• [EXERCISE PROMPT] Although the entries contain pictures, your copy should hold only their exact text.

• [PROVIDED RECORDS]

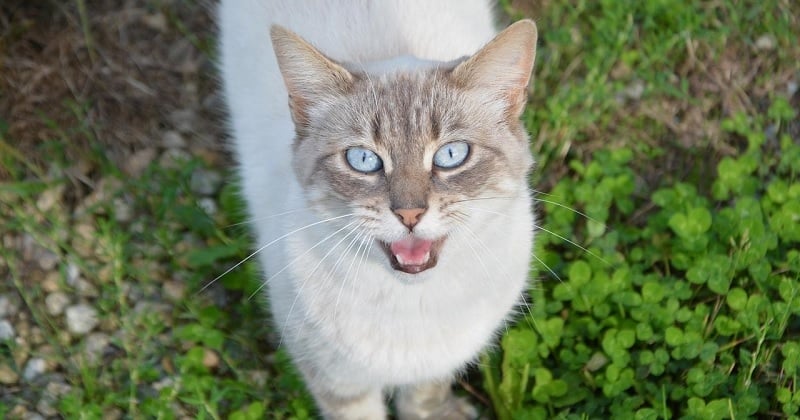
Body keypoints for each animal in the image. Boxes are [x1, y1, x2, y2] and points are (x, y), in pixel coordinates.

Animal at [217, 1, 536, 418]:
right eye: (364, 160)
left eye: (451, 155)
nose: (410, 214)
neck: (412, 304)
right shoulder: (336, 380)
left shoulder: (438, 362)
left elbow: (424, 397)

• [ANSWER TO THIS EXERCISE]
Body keypoints for each animal in the image. Boxes are [x1, y1, x2, y2] and points are (x, y), in pixel coordinates.

Animal at [217, 1, 536, 418]:
right eye: (364, 160)
left eye: (451, 155)
nose: (410, 214)
neck: (412, 304)
right shoulder: (336, 380)
left shoulder: (438, 362)
left elbow: (424, 397)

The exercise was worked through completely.